I use count+1 because both I and the HIMEM/EMM386 bug understand that the DMA controller is programmed with the desired count minus 1.
The rest of the gyrations are related to details of 16-bit (versus eight-bit) DMA hardware.
To reiterate, the basic problem is that HIMEM/EMM386 thinks software will program reverse DMA with the buffer's beginning address, while unfortunately the actual hardware requires the buffer's ending address.
[H] Intel's 8088 and derived products were based on a segment + offset scheme, which supported large address spaces without requiring greater-than-16-bit addresses. Before an address is emitted, the segment portion is multiplied by 16 and added to the offset. (Later enhancements added various levels of indirection to the segments in support of evermore-flexible memory management.) Each segment register is automatically associated with particular offset registers, and override instructions are provided so that almost all offset registers can be used with arbitrary segment registers.
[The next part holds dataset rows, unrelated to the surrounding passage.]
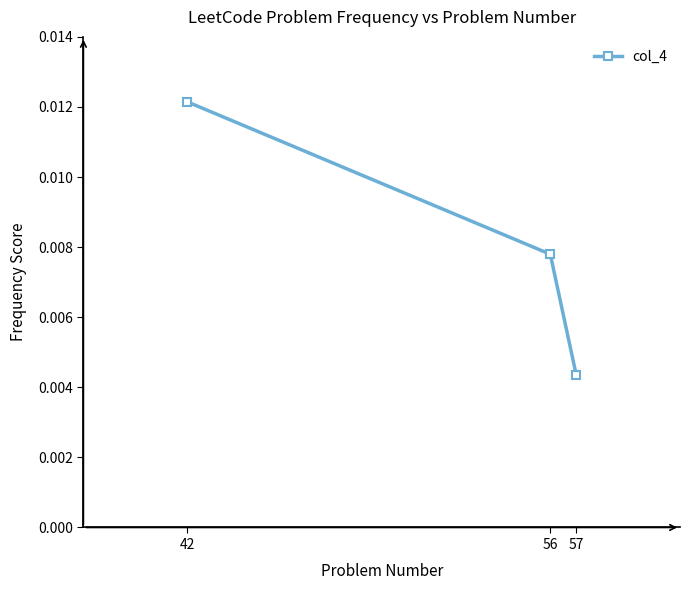

Between 57 and 42, which is larger?

42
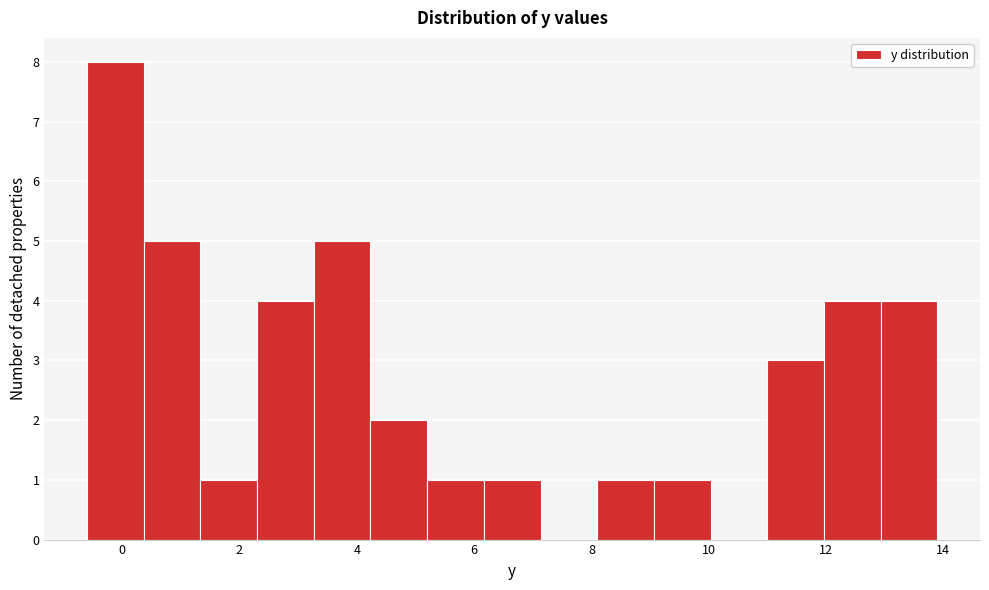

Reading left to right, list every bar in this chart as the range it spans on the x-axis followed by its height. Neither the bar edges nor the heights are printed on the chart, so give them approximately, as read against the axes.

-0.6 to 0.4: 8
0.4 to 1.4: 5
1.4 to 2.4: 1
2.4 to 3.2: 4
3.2 to 4.2: 5
4.2 to 5.2: 2
5.2 to 6.2: 1
6.2 to 7.2: 1
7.2 to 8.2: 0
8.2 to 9.0: 1
9.0 to 10.0: 1
10.0 to 11.0: 0
11.0 to 12.0: 3
12.0 to 13.0: 4
13.0 to 14.0: 4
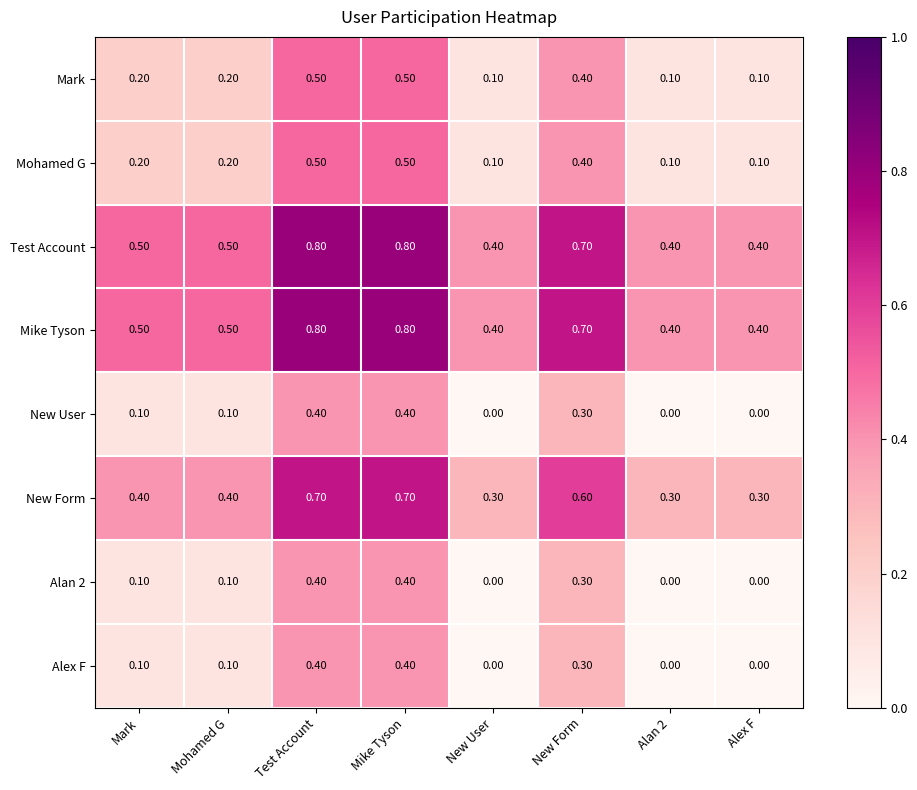

What is the sum of the Mike Tyson values at Test Account and Alex F?

1.2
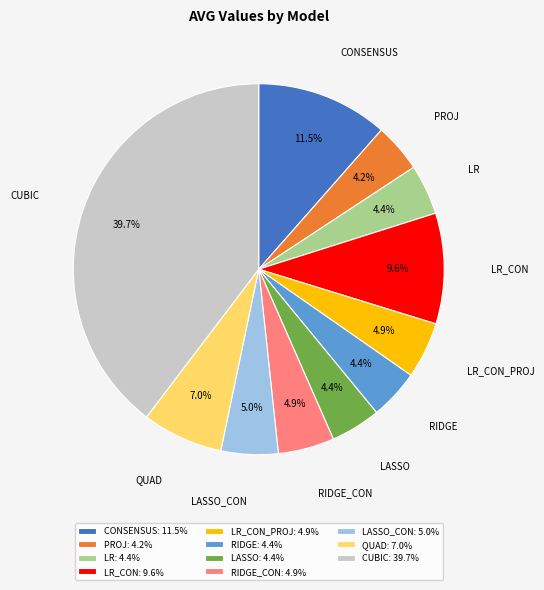

Does QUAD: 7.0% account for over 50% of the chart?

No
Programmers have been annoyed at this arrangement ever since its inception, and recent Intel offerings, while retaining backward-compatibility, now support 32-bit address spaces, which essentially do away with segment requirements.

Information Sources
[1] Lewis C Eggebrecht. Interfacing to the IBM Personal Computer, Second Edition (Sams, 1990).
[2] Robert Watson. "DMA Controller Programming in C," The C Users Journal, November: 1993, p. 35.
[3] File LIMEMS41.ZIP. Available on the Simtel MS-DOS CD-ROM. Price: $39.95. ISBN: 1-57176-039-3. Published by Walnut Creek CD-ROM, 4041 Pike Lane, Ste. D-692, Concord, CA 94520. +1-510-674-0783. e-mail: orders@cdrom.com. Also check Intel Corporation, 5200 N.E. Elam Young Parkway, Hillsboro, OR 97124. This file may also be available on various BBSs.
[4] File XMS_200.LZH. I uploaded this to the Courts of Chaos BBS, 1-501-985-0059 (Arkansas). (This is shareware from Fernando M.I. Carreiro, Transvaal, R.S.A., and he appreciates donations; see README.1ST).
[5] VCPI, Virtual Control Program Interface, v1.0. Available from Phar Lap Software, 60 Aberdeen Ave., Cambridge, MA 02138. Also available from Quarterdeck Software, 150 Pico Boulevard, Santa Monica, CA 90405. +1-310-392-9851.
[6] DPMI, Dos Protected Mode Interface, v1.0. Part #240977, Intel Literature JP-26. Available from Intel Literature Center, 1000 Business Center Drive, Mount Prospect, IL 60056. 800-548-4725.
[7] VDS, Virtual DMA Services, revision date 9/92. Available via ftp from ftp.microsoft.com, path \SOFTLIB\MSLFILES\PW0519.
[8] Geoff Chappell. DOS Internals (Addison-Wesley, 1994). I particularly enjoyed this book. I'm not sure how "useful" it is, but Mr. Chappell pokes and probes with wild abandon into the most obscure corners of various MS-DOS issues, with a sort of feverish enthusiasm which is alternately exhilarating and puzzling.